In Bünde hat man nach der Mallet wieder einmal die Gelegenheit verpasst, zu zeigen, dass eine vorbildtreue und maßstäbliche Umsetzung auch bei einer robusten Gartenbahnlok machbar ist, ohne übertrieben an der Preisschraube zu drehen. Man hätte den Goliaths unter den Gartenbahnherstellern durchaus die Richtung weisen können.
Was hindert also einen Gartenbahnhersteller den H0- und N-Bahnen in Vorbildtreue nachzueifern? Und wieso ist es Train Line nicht möglich, z.B. die Steuerung so auszubilden, wie es LGB mit seiner inzwischen in die Jahre gekommene Rügenlok (Bestellnr. 28001) vorgemacht hat? Die Formen dieses LGB-Modells wurden immerhin vor 20 Jahren erstellt. Man könnte doch meinen, dass der technische Fortschritt zumindest das Gleichziehen ermöglichen sollte.
Sicherlich wären der Masse der Gartenbahnkunden diese Verbesserungen nicht aufgefallen, man hätte aber Modellbauer und -umbauer dazugewinnen können. Der Versuch wäre es allemal wert gewesen!

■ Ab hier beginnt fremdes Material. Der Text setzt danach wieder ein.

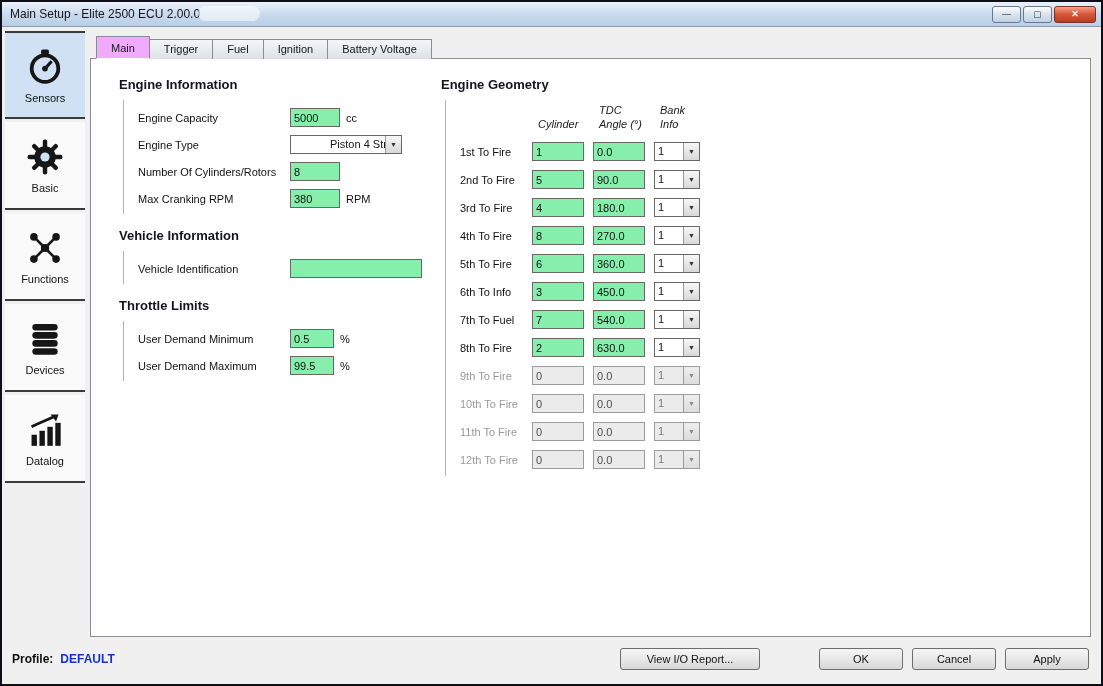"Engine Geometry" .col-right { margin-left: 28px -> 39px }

Jedenfalls scheint sich etwas beim Kaufinteresse niedergeschlagen zu haben. Bereits vor der Auslieferung sind die Preise für diese dreiachsige Lok deutlich im Internethandel gefallen und die Nachlässe gehen teils über einen guten Vorbestellrabat hinaus.
Für die Train Line Pfiffi ist ein Listenpreis von 1219 EUR in der Version mit Zimo-Sounddecoder und gepulsten Verdampfer angegeben. Beim Modellbahnshop Lippe ist sie in gleicher Ausstattung für 839 EUR zu bekommen, was einen Nachlass von 380 EUR entspricht, gut 30 Prozent des Listenpreises und das vor Produktionsbeginn!
Hat man für die Train Line Pfiffi vielleicht nur einen hohen Preis angesetzt, um dann mit Rabatten glänzen zu können oder einfach die Langmut des Marktes überschätzt? Solche Rabattsignale können sich auch ganz schnell in der Bewertung einer Marke unangenehm niederschlagen, etwas was Train Line nach der Mallet und der Pfiffi sicherlich nicht weiterhelfen würde.
Ein Beispiel, was in dieser Preisklasse auch geboten wird:
Für 10 EUR mehr kann man bei Modellbahn Renken eine LGB Rügenlok erstehen. Diese nicht drei- sondern sogar vierachsige Lok steht bei LGB für 999 EUR in der Liste (Verkaufspreis 849 EUR bei Renken) und ist damit 220 EUR im Listenpreis günstiger. Diese Lok verfügt über einen MFZ-Sounddecoder, zwar nur über einen einfachen Verdampfer, dafür aber über zahlreich angesetzte nachgebildete Leitungen und Mechanik, eine detailierte Steuerung, eingerichteten Führerstand sowie aufwändigere Farbgebung mit zweifarbig lackierten Innenraum.
Alle Preise vom 10.01.2016 im jeweiligen Shop abgerufen.
(Die Pfiffi ist zwichenzeitlich erschienen. Eine Vorstellung des Serienmodells findet sich hier im Blog vom 19.04.2016)
Hallo Holger,
beim verlinkten Modellbahnshop Lippe ist TL nicht (mehr) gelistet, und bei Renken ist die Pfiffi ausverkauft!